— INSTRUCTIONS FOR THE TASK —
Find every line of the records that has "country" and return it.

— DATA FOR PROCESSING —
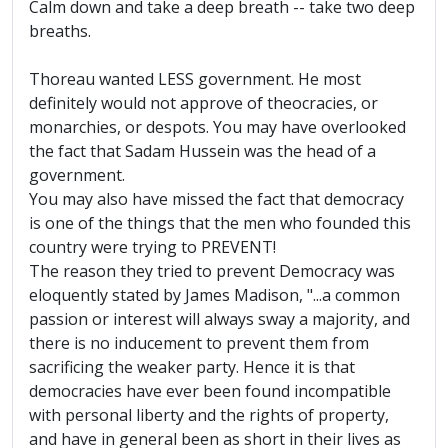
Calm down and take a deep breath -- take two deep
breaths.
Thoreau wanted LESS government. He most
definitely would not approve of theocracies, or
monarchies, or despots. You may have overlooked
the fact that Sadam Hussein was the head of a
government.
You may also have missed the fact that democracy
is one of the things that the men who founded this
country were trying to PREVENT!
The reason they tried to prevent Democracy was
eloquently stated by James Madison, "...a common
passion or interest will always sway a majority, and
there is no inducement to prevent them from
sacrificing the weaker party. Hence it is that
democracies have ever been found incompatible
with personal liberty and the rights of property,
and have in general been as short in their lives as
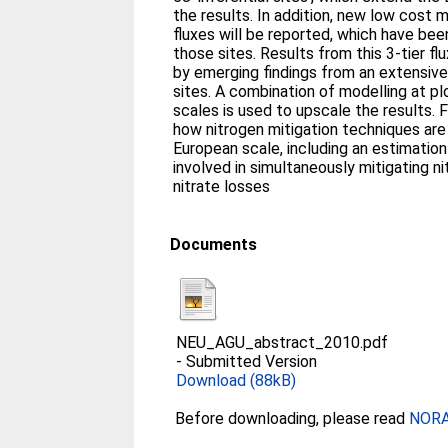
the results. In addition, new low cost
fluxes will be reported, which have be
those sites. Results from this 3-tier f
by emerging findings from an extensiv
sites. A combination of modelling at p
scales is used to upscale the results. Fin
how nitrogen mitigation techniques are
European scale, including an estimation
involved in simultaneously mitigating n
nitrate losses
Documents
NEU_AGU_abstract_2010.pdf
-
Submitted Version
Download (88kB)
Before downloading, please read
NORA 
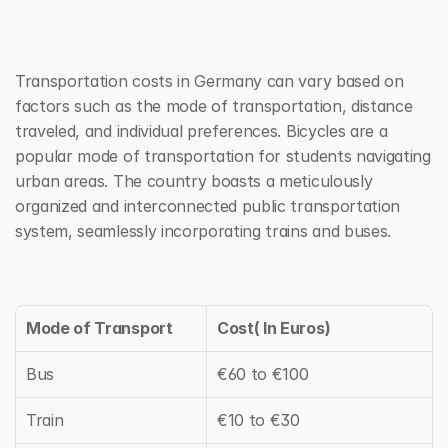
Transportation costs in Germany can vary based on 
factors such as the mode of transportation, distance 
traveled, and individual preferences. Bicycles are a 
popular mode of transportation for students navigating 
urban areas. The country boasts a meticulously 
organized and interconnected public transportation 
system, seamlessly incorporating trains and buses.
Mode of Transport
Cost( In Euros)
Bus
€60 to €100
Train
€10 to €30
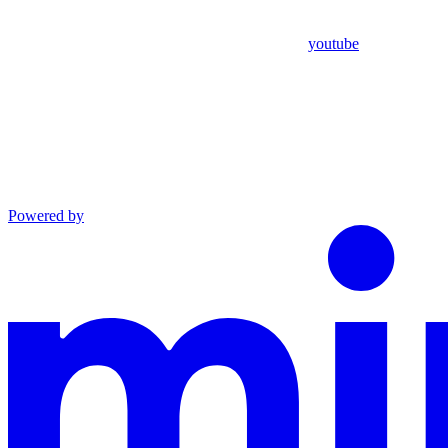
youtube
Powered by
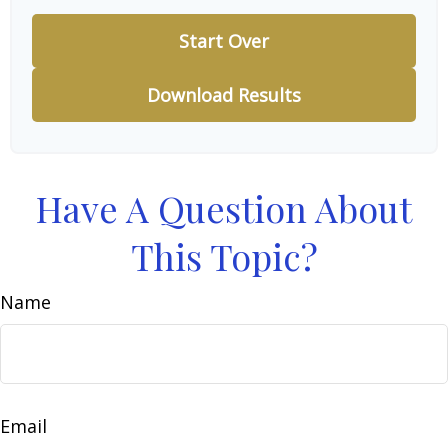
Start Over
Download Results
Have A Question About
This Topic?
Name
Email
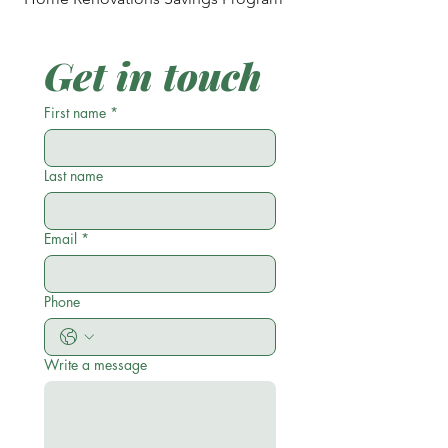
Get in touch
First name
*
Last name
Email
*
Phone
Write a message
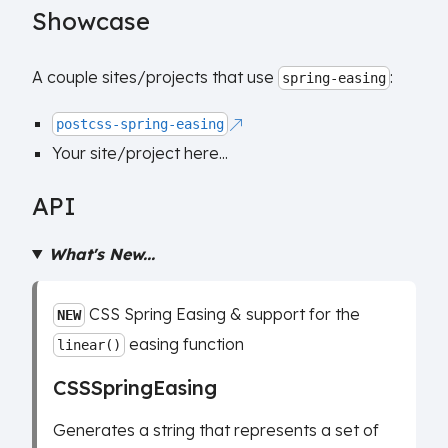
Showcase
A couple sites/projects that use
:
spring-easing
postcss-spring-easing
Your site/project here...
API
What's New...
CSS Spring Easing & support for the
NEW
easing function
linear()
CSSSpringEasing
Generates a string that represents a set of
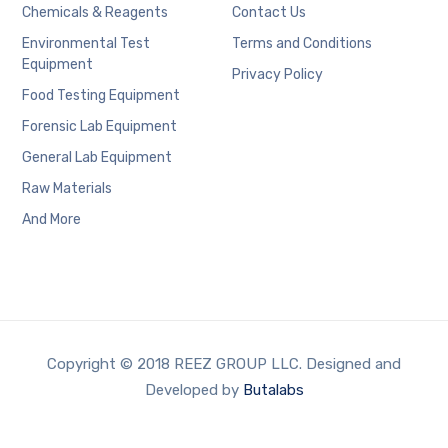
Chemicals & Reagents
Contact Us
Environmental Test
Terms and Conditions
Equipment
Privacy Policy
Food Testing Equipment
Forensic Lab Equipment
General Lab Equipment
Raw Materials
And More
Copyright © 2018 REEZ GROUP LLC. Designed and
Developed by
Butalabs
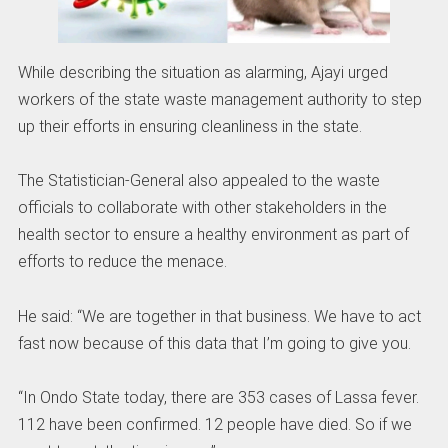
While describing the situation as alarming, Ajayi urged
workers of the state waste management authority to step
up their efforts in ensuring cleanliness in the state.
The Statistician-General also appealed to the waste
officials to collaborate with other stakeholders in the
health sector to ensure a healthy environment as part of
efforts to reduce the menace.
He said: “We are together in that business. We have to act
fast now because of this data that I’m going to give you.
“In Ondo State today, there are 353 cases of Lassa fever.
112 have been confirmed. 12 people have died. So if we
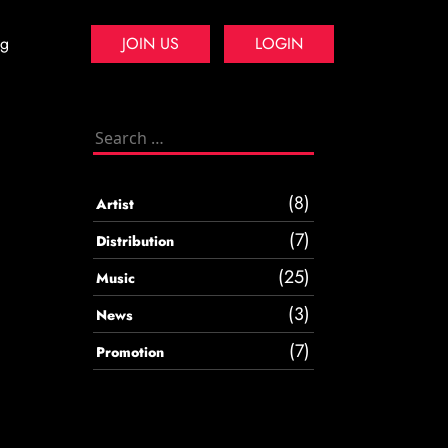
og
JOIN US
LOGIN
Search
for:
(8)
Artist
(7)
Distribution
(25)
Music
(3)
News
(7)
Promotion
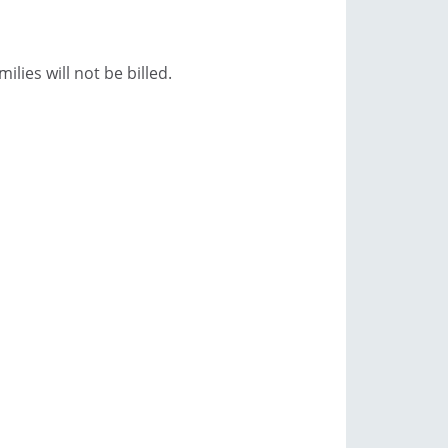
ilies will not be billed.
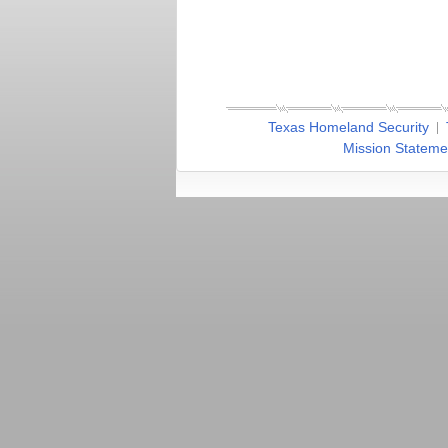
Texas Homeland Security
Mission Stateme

— REPLY —
country were trying to PREVENT!
urban areas. The country boasts a meticulously 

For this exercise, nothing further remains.